» **WHAT THE TASK ASKS**
Lines from the records below that contain the word "pixels" are to be copied out.

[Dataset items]

#####

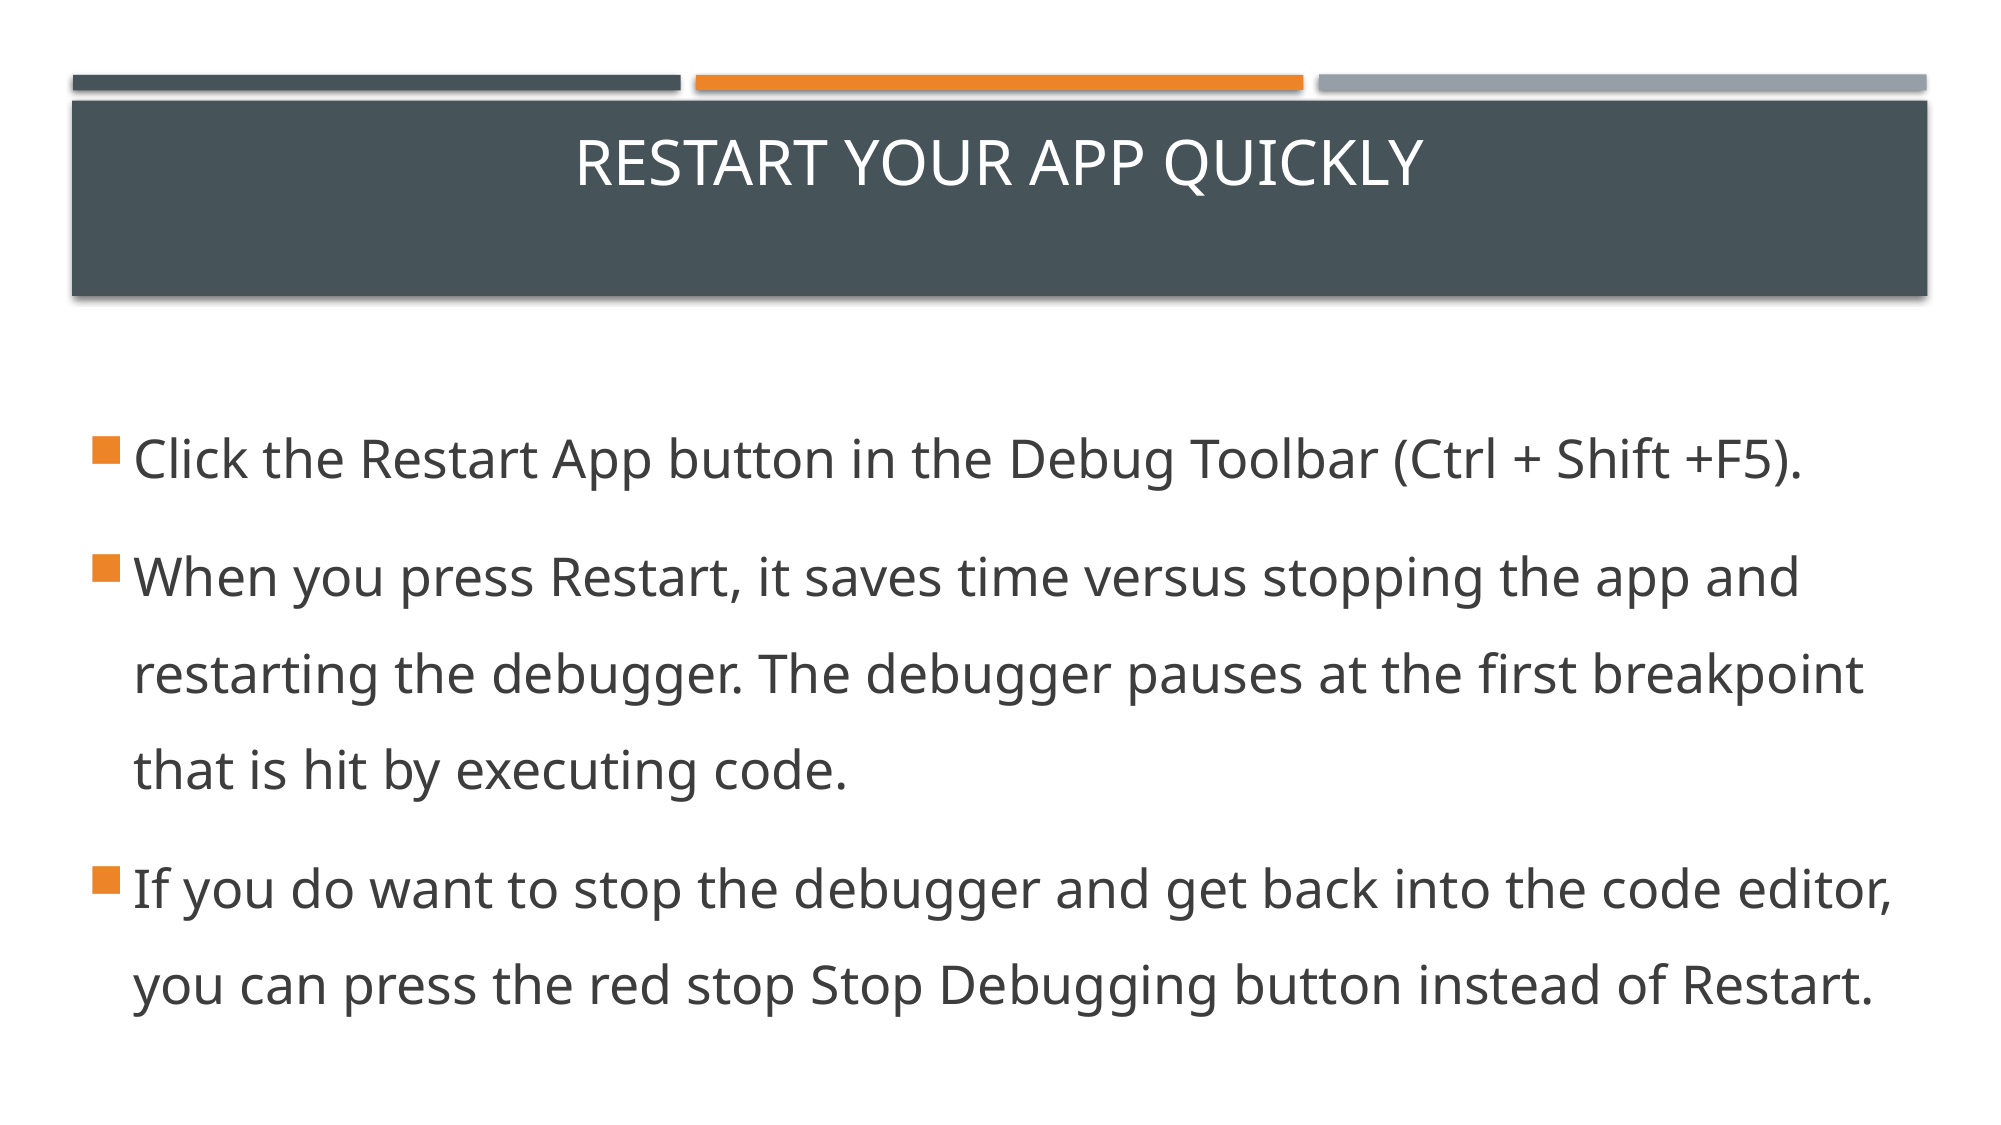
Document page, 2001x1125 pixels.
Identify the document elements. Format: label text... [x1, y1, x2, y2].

title Restart your app quickly [95, 115, 1905, 282]
list Click the Restart App button in the Debug Toolbar (Ctrl + Shift +F5). When you press Restart, it saves time versus stopping the app and restarting the debugger. The debugger pauses at the first breakpoint that is hit by executing code. If you do want to stop the debugger and get back into the code editor, you can press the red stop Stop Debugging button instead of Restart. [72, 320, 1928, 1088]
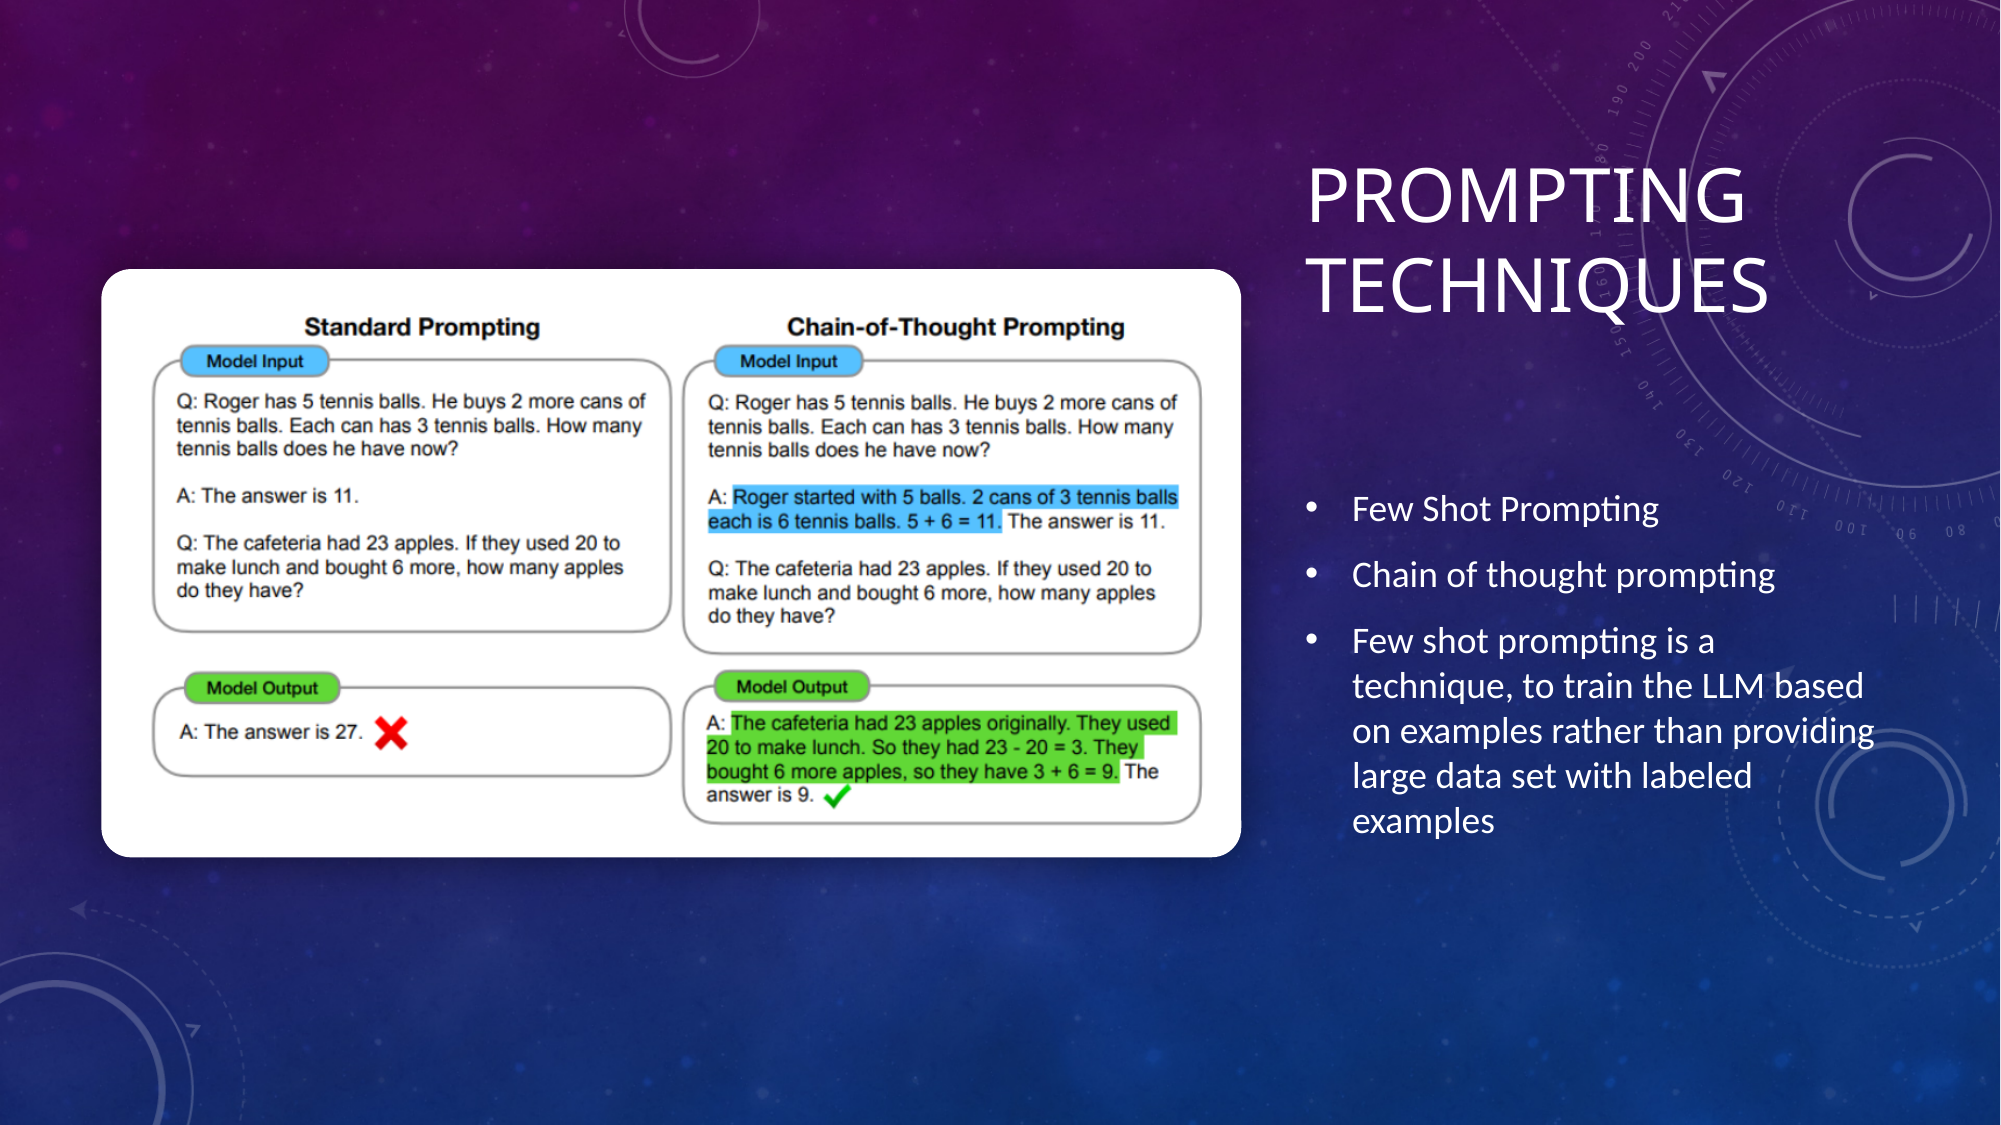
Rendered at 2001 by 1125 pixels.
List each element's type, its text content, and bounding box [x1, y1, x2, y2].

picture [0, 0, 2001, 1125]
list Few Shot Prompting Chain of thought prompting Few shot prompting is a technique, to train the LLM based on examples rather than providing large data set with labeled examples [1290, 369, 1899, 1021]
title Prompting techniques [1290, 105, 1899, 369]
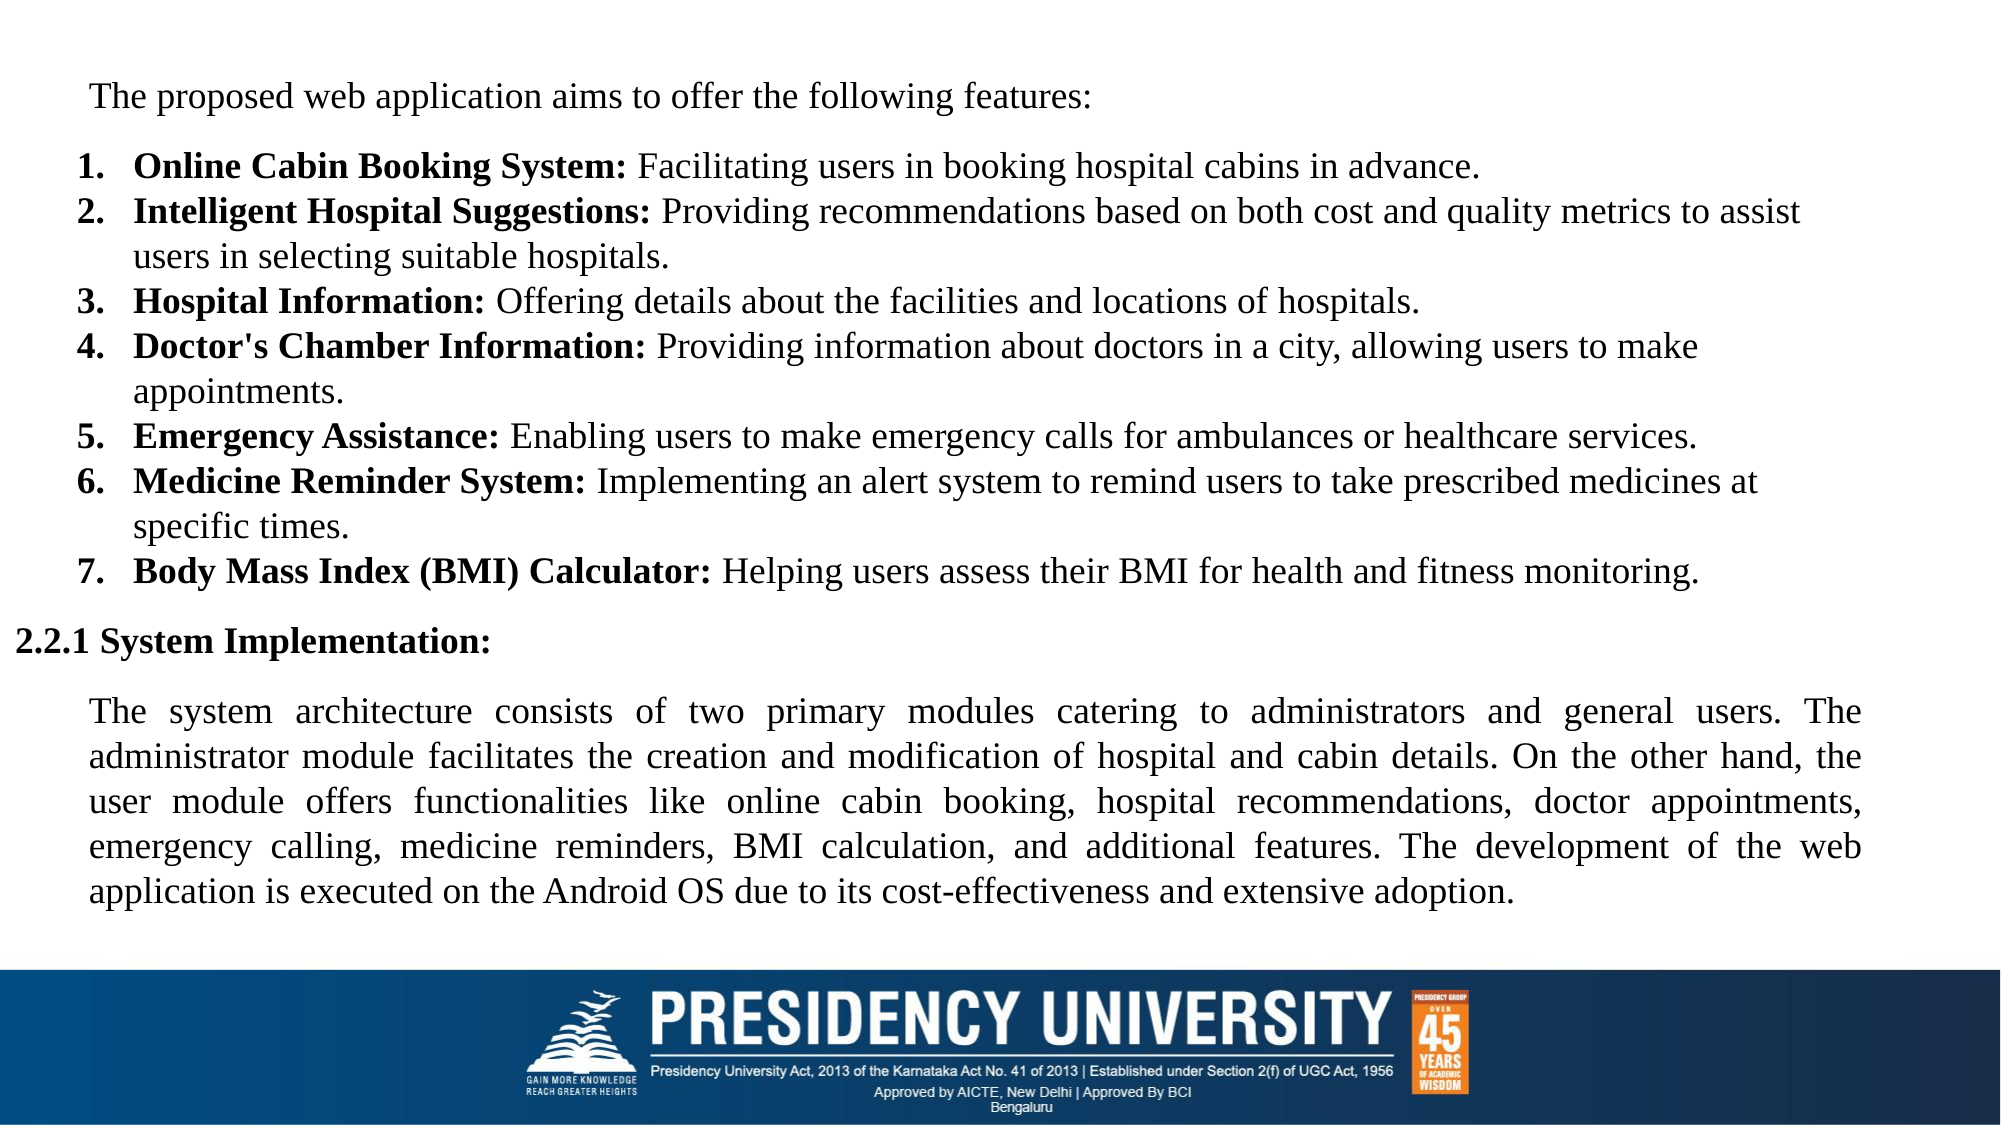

#####

» **ANSWER FOR THE TASK**
Document page, 2001x1125 pixels.
Rendered at 2001 by 1125 pixels.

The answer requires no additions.